I can’t comment much about the flight. It was close to three hours, and uneventful. And there was not much to see on approach. It was late afternoon, and very hazy. The land around Yangon seeemed flat, with some lakes visible.
Surprisingly the airport is brand new, super-efficient and relatively quiet. I was expecting the opposite. The Visa on Arrival service was handled smoothly and with smiling Immigration people on-hand to help. (When was the last time you saw an Immigration Officer smile?) As I mentioned in my previous post, I was met by a representative of the company which had arranged my visa. She advised on money changing (do it at airport, despite what the travel guides say) and arranged taxi for me.
I don’t know where the money came from to build the airport, but it’s nice to see they used it for its intended purpose. When the Americans gave money to the Laotian Government to improve the Vientiane airport, they built a crude copy of the Arc de Triomphe instead!
And so the surprises continued.
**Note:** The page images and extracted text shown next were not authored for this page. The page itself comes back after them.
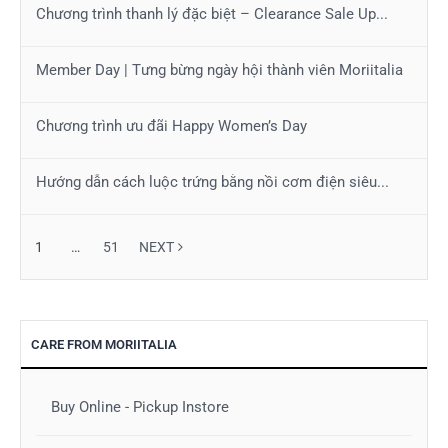
Chương trình thanh lý đặc biệt – Clearance Sale Up...
Member Day | Tưng bừng ngày hội thành viên Moriitalia
Chương trình ưu đãi Happy Women’s Day
Hướng dẫn cách luộc trứng bằng nồi cơm điện siêu...
1
…
51
NEXT
CARE FROM MORIITALIA
Buy Online - Pickup Instore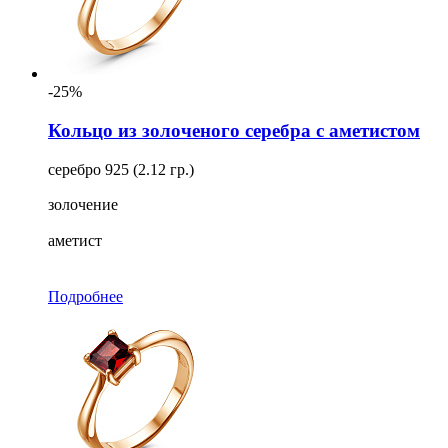
-25%
Кольцо из золоченого серебра с аметистом
серебро 925 (2.12 гр.)
золочение
аметист
Подробнее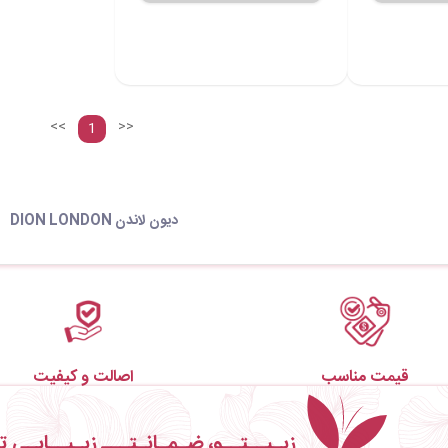
<<
>>
1
دیون لاندن DION LONDON
قیمت مناسب
اصالت و کیفیت
زیـبــتــو، ضـمـانـتـــ زیـبــایـی ت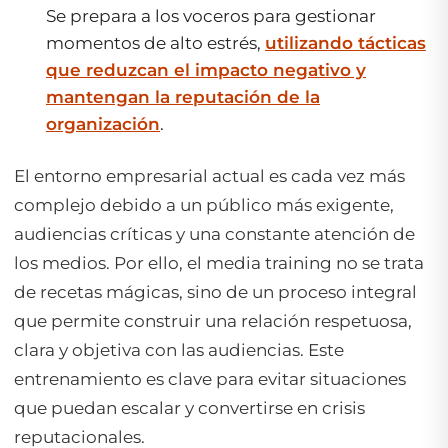
Se prepara a los voceros para gestionar
momentos de alto estrés,
utilizando tácticas
que reduzcan el impacto negativo y
mantengan la reputación de la
organización
.
El entorno empresarial actual es cada vez más
complejo debido a un público más exigente,
audiencias críticas y una constante atención de
los medios. Por ello, el media training no se trata
de recetas mágicas, sino de un proceso integral
que permite construir una relación respetuosa,
clara y objetiva con las audiencias. Este
entrenamiento es clave para evitar situaciones
que puedan escalar y convertirse en crisis
reputacionales.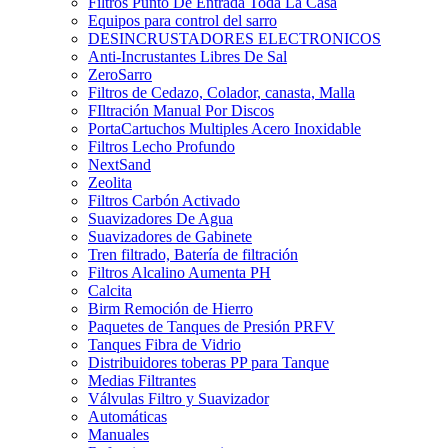
Filtros Punto De Entrada Toda La Casa
Equipos para control del sarro
DESINCRUSTADORES ELECTRONICOS
Anti-Incrustantes Libres De Sal
ZeroSarro
Filtros de Cedazo, Colador, canasta, Malla
FIltración Manual Por Discos
PortaCartuchos Multiples Acero Inoxidable
Filtros Lecho Profundo
NextSand
Zeolita
Filtros Carbón Activado
Suavizadores De Agua
Suavizadores de Gabinete
Tren filtrado, Batería de filtración
Filtros Alcalino Aumenta PH
Calcita
Birm Remoción de Hierro
Paquetes de Tanques de Presión PRFV
Tanques Fibra de Vidrio
Distribuidores toberas PP para Tanque
Medias Filtrantes
Válvulas Filtro y Suavizador
Automáticas
Manuales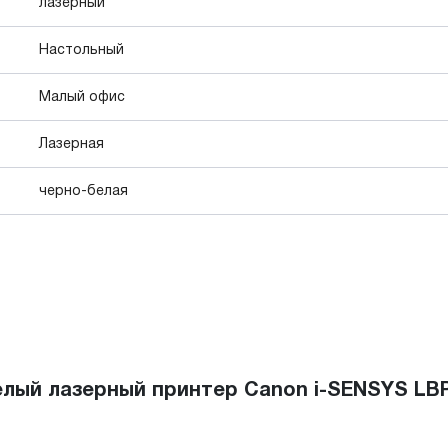
лазерный
Настольный
Малый офис
Лазерная
черно-белая
лый лазерный принтер Canon i-SENSYS LBP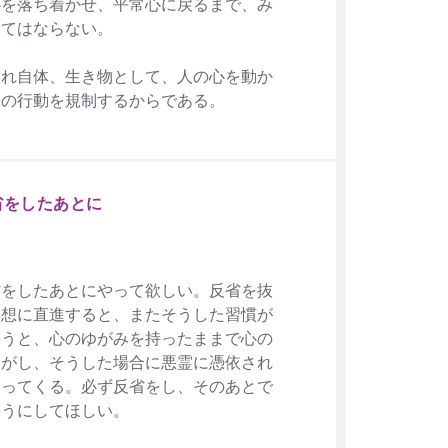
心を落ち着かせ、平常心に戻るまで、み
ってはならない。
それ自体、生き物として、人の心を動か
との行動を規制するからである。
省をしたあとに
省をしたあとにやって欲しい。反省を抜
瞑想に直進すると、またそうした習慣が
まうと、心のゆがみを持ったままで心の
ながし、そうした場合に悪霊に憑依され
なってくる。必ず反省をし、そのあとで
ようにしてほしい。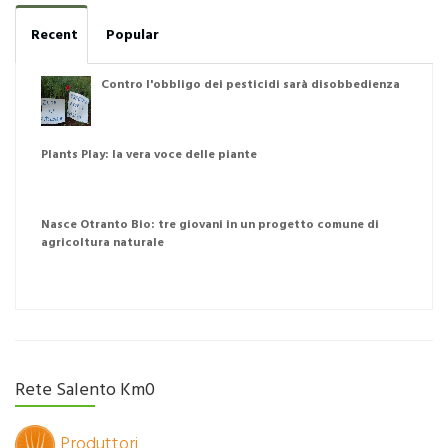
Recent
Popular
Contro l'obbligo dei pesticidi sarà disobbedienza
Plants Play: la vera voce delle piante
Nasce Otranto Bio: tre giovani in un progetto comune di
agricoltura naturale
Rete Salento Km0
Produttori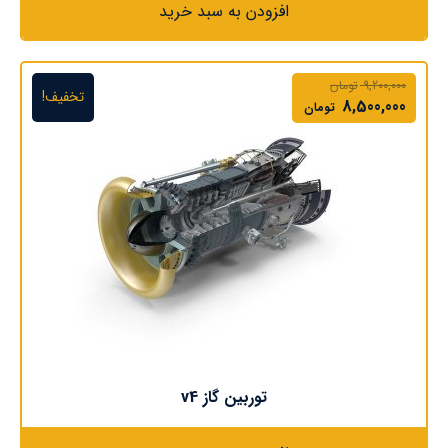
افزودن به سبد خرید
9,200,000
تومان
تخفیف!
8,500,000
تومان
توربین گاز v4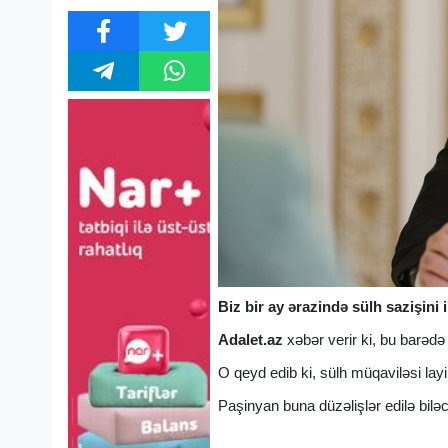
Biz bir ay ərazində sülh sazişini
Adalet.az
xəbər verir ki, bu barədə
O qeyd edib ki, sülh müqaviləsi lay
Paşinyan buna düzəlişlər edilə biləc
It’s not just the airport, but the city is much more modern than I’d expected. The road from the airport is a six lane highway. Flyovers are under construction due to the traffic load.
I had heard that cars were mostly very old Japanese wrecks, but this would now describe less than one in twenty. Although the buses have definitely seen better days! Most cars look less than one year old, and new car dealerships are everywhere. It’s obvious there is a lot of new money in the country, and most of it seems to be coming from Japan, South Korea and China. From what I could observe, European and North American companies are missing out, which I guess explains Obama’s haste in arranging a visit.
I must admit that later in the trip I did end-up in an ancient two-cylinder Toyota taxi. I think it was made with four cylinders, but I’m quite sure only two were still functional! And the buses I chose not to sample.
One big surprise was that all vehicles are right hand drive … and yet, they drive on the right side of the road. I found this very confusing, although after a while it didn’t seem quite so strange. My taxi driver, whose English was good, seemed to think this was quite normal, and assured me it had always been this way.
Next, I checked into the Hotel Windsor which is very 1-starish at 4-star prices. This is probably how the owner gets to drive a Jaguar. But the hotel was reasonably clean and adequte. It’s well placed, not in the city center, but close to the main sightseeing attractions. There are no real facilities other than breakfast and free WiFi. Imagine, free Wifi, and few years ago I wouldn’t even have been allowed to bring a mobile phone! Finding an affordable hotel is now the biggest challenge, as prices are increasing rapidly.
Burma is one of those countries, like India, which is on a half-hour time zone, one and half hours behind Malaysia. It seems unnecessary to have the half hour, but I guess it’s one of the many charms of the place.
Anyways, I wasn’t going to achieve much in my first day, so after unpacking, I wandered out at about 7pm local time to find supper. There was a modern shopping center about twenty minutes walk from the hotel, which was just as well because there seemed to be a distinct lack of restaurants. I found it wasn’t easy to walk at night, with minimal street lighting and cars coming straight at me. But I survived what became an evening ritual. Most restaurants seemed to be Japanese/Sushi which I’m not crazy about, but eventually I settled on a hot-pot/steamboat place.
Things started out well… that is, if you like something that looks like week-old dishwater. But into this was added a large dollop of chilli paste, which at least gave it some flavor. Next it was strips of pork and lots of vegetables I didn’t recognize, and it all tasted really good … until the chilli paste took hold, and then it became like a fiery tom yam, and sorry to say I had to stop eating for fear of bursting into flames.
It was an interesting evening though as I ended up in fairly lengthy conversation with the waiter. It became obvious where his, and most people’s allegiances lie, when I asked him if he says “Burma or Myanmar?” “The Government says we must call it Myanmar, so we call it Burma” he told me proudly. He agreed though that the changes, despite being very rapid, were good for the country. Unemployment, especially amongst young people, seems to be a big problem, so it was clear he was very happy to have a job, and some of the other young waiters listening in smiled in agreement. And, as expected, The Lady is much revered.
The rest of the evening was spent “testing” the beers in the hotel mini-bar, from which I learned that something call “Myanmar Beer” is close to undrinkable, whereas the Tiger Beer – brewed in Burma – went down nicely. Very nicely.